Third-party charges such as the following:

  • title charges
  • taxes
  • homeowners insurance
  • recording fees
  • other third-party charges

Cash To Close  

Estimated cash required at closing disclosures:

  • Need to disclose interest rate table on an adjustable-rate mortgage if the mortgage loan is an ARM
  • This does not apply to fixed-rate mortgages

Understanding The Loan Estimate

Understanding The Loan Estimate

The third page of the Loan Estimate Form shows information about the lender and explains whether this loan is right for the consumer:

  • Contact information of lender and name of mortgage loan originator
  • Comparisons of mortgage types and a table showing a comparison chart
  • Other Considerations

After borrowers have decided on the mortgage loan option, borrowers need to sign the Intent To Proceed Form in order for the mortgage process to proceed. The loan process cannot proceed if the borrower does not sign this form.

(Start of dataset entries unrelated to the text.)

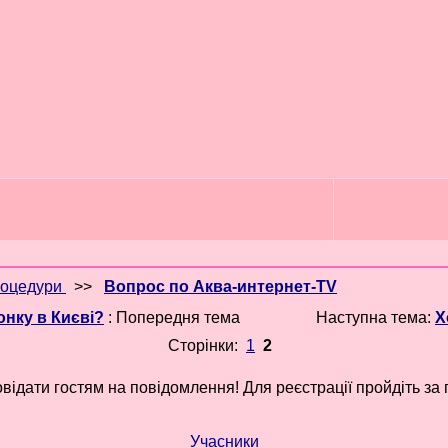
роцедури
>>
Вопрос по Аква-интернет-TV
онку в Києві?
: Попередня тема
Наступна тема:
Х
Сторінки:
1
2
відати гостям на повідомлення! Для реєстрації пройдіть за
Учасники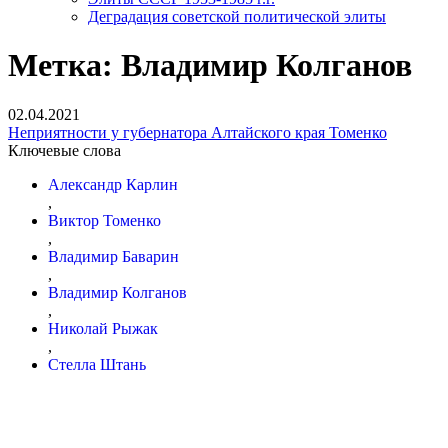
Деградация советской политической элиты
Метка:
Владимир Колганов
02.04.2021
Неприятности у губернатора Алтайского края Томенко
Ключевые слова
Александр Карлин
,
Виктор Томенко
,
Владимир Баварин
,
Владимир Колганов
,
Николай Рыжак
,
Стелла Штань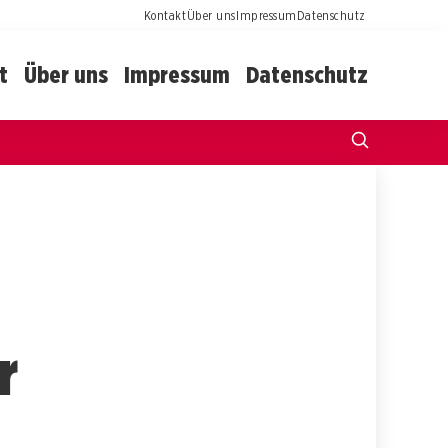
Kontakt
Über uns
Impressum
Datenschutz
t
Über uns
Impressum
Datenschutz
r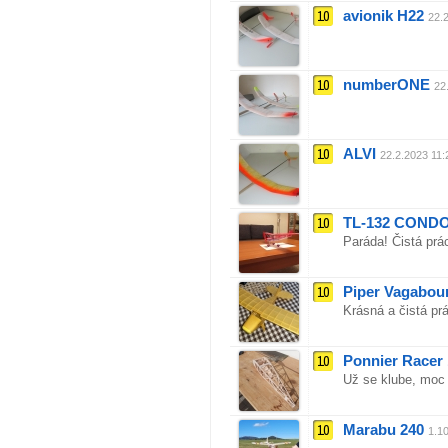
10
avionik H22
22.
10
numberONE
22
10
ALVI
22.2.2023 11:
10
TL-132 COND
Paráda! Čistá prá
10
Piper Vagaboun
Krásná a čistá prá
10
Ponnier Racer 
Už se klube, moc
10
Marabu 240
1.1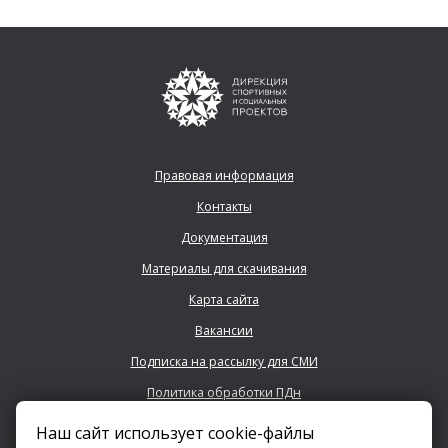
Правовая информация
Контакты
Документация
Материалы для скачивания
Карта сайта
Вакансии
Подписка на рассылку для СМИ
Политика обработки ПДн
Наш сайт использует cookie-файлы
+7 (843) 222 0700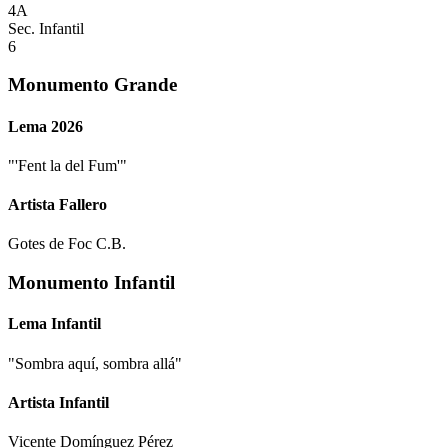
4A
Sec. Infantil
6
Monumento Grande
Lema 2026
"
'Fent la del Fum'
"
Artista Fallero
Gotes de Foc C.B.
Monumento Infantil
Lema Infantil
"
Sombra aquí, sombra allá
"
Artista Infantil
Vicente Domínguez Pérez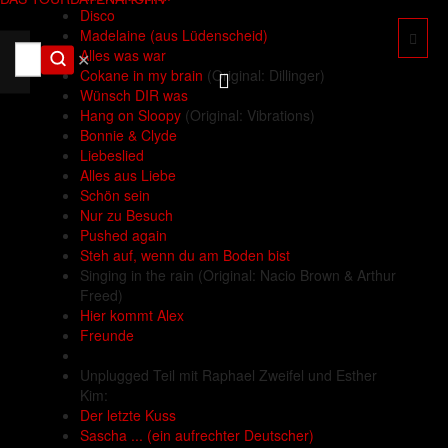
Disco
Madelaine (aus Lüdenscheid)
Alles was war
✕
Cokane in my brain
(Original: Dillinger)
Wünsch DIR was
Hang on Sloopy
(Original: Vibrations)
Bonnie & Clyde
Liebeslied
Alles aus Liebe
Schön sein
Nur zu Besuch
Pushed again
Steh auf, wenn du am Boden bist
Singing in the rain
(Original: Nacio Brown & Arthur
Freed)
Hier kommt Alex
Freunde
Unplugged Teil mit Raphael Zweifel und Esther
Kim:
Der letzte Kuss
Sascha ... (ein aufrechter Deutscher)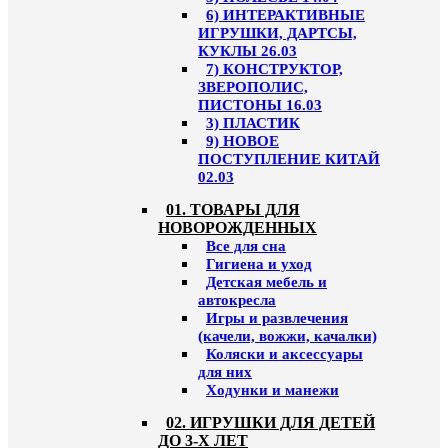
6) ИНТЕРАКТИВНЫЕ
ИГРУШКИ, ДАРТСЫ,
КУКЛЫ 26.03
7) КОНСТРУКТОР,
ЗВЕРОПОЛИС,
ПИСТОНЫ 16.03
3) ПЛАСТИК
9) НОВОЕ
ПОСТУПЛЕНИЕ КИТАЙ
02.03
01. ТОВАРЫ ДЛЯ
НОВОРОЖДЕННЫХ
Все для сна
Гигиена и уход
Детская мебель и
автокресла
Игры и развлечения
(качели, вожжи, качалки)
Коляски и аксессуары
для них
Ходунки и манежи
02. ИГРУШКИ ДЛЯ ДЕТЕЙ
ДО 3-Х ЛЕТ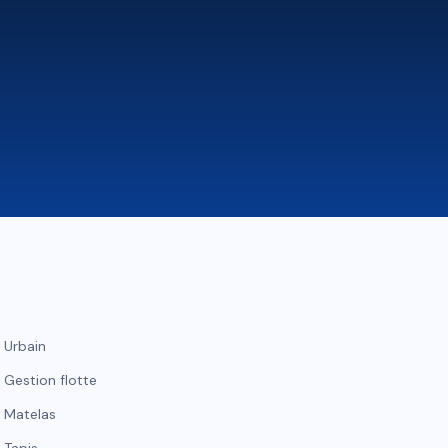
Urbain
Gestion flotte
Matelas
Tapis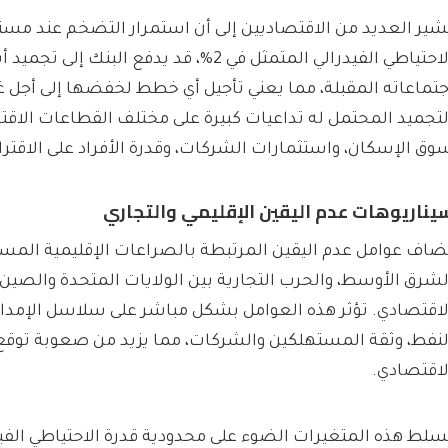
ُشير العديد من الاقتصاديين إلى أن استمرار التضخم عند مس
الاحتياطي الفيدرالي المتمثل في 2%، قد يدفع البنك 
جتماعاته المقبلة، مما يعني تأجيل أي خطط لخفضها إلى أجل 
لتجميد المحتمل له تداعيات كبيرة على مختلف القطاعات الاقت
وق الإسكان، واستثمارات الشركات، وقدرة الأفراد على الاقتر
يناريوهات عدم اليقين الإقليمي والتجاري
ُضاف عوامل عدم اليقين المرتبطة بالصراعات الإقليمية المست
لشرق الأوسط، والحرب التجارية بين الولايات المتحدة والصين،
لاقتصادي. تؤثر هذه العوامل بشكل مباشر على سلاسل الإمداد
لنفط، وثقة المستهلكين والشركات، مما يزيد من صعوبة توقع
لاقتصادي.
ُسلط هذه المتغيرات الضوء على محدودية قدرة الاحتياطي الفيد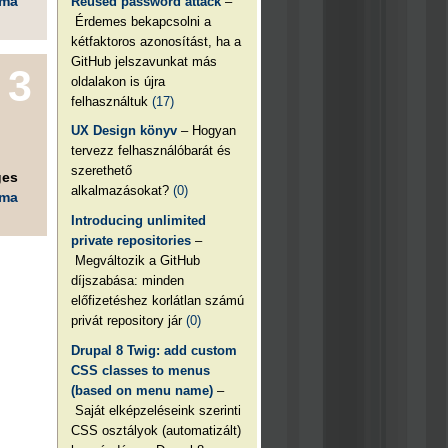
éma
Reused password attack
–
Érdemes bekapcsolni a
kétfaktoros azonosítást, ha a
GitHub jelszavunkat más
3
oldalakon is újra
felhasználtuk
(17)
UX Design könyv
– Hogyan
tervezz felhasználóbarát és
szerethető
ges
alkalmazásokat?
(0)
éma
Introducing unlimited
private repositories
–
Megváltozik a GitHub
díjszabása: minden
előfizetéshez korlátlan számú
privát repository jár
(0)
Drupal 8 Twig: add custom
CSS classes to menus
(based on menu name)
–
Saját elképzeléseink szerinti
CSS osztályok (automatizált)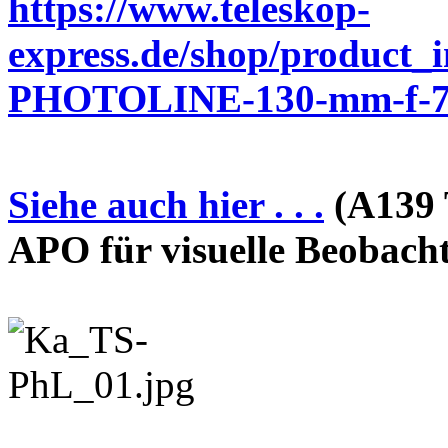
https://www.teleskop-
express.de/shop/product_
PHOTOLINE-130-mm-f-7-
Siehe auch hier . . .
(A139 
APO für visuelle Beobach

Mortgage Regulations: Closing Disclosure Form

The CFPB’s new closing disclosure form replaces the HUD-1 Settlement Statement as well as the final Truth in Lending Disclosure Form. Once it’s time for the mortgage loan to be ready to close, the lender will prepare the Closing Disclosure form which details the terms of the mortgage loan.

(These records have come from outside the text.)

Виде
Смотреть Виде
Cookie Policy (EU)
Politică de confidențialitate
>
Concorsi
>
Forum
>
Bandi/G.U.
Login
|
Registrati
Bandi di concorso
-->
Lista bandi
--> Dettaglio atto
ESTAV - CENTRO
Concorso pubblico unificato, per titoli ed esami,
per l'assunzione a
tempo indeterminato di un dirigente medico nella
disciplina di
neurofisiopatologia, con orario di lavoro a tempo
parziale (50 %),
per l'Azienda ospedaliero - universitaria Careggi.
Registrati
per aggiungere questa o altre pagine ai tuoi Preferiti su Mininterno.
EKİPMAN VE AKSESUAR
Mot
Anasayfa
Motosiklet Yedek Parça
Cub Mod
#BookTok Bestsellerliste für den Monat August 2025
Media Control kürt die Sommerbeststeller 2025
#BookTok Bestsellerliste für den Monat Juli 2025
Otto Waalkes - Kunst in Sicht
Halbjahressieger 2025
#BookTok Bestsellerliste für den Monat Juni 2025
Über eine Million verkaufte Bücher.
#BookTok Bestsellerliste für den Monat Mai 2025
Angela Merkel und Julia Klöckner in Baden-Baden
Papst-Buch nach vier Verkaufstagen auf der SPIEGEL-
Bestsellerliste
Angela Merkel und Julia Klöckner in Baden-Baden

HUD-1 Settlement Statement

The Closing Disclosure has been created and designed to simplify and replace the HUD-1 Settlement Statement. Closing Disclosure consists of the same information as the Loan Estimate. But goes beyond where escrow account information is added. The Closing Disclosure needs to match the terms that you initially agreed or a change of circumstances needs to be done and re-disclosed.

Same Day Or Rush Closings Will No Longer Exist With New Mortgage Regulations

There will be a three-day waiting period after the closing disclosure has been disclosed. The mandatory three business days need to be given to borrowers so they can review the closing disclosure before they are able to close on the mortgage loan. In the event, that a borrower request changes to the Closing Disclosure, a new closing disclosure needs to be issued by the lender and an additional three business days need to be given in order for the mortgage to close. It is extremely important borrowers acknowledge the receipt of the Closing Disclosure the minute they get the Closing Disclosure so the loan closing will not get delayed and the home loan will close on time.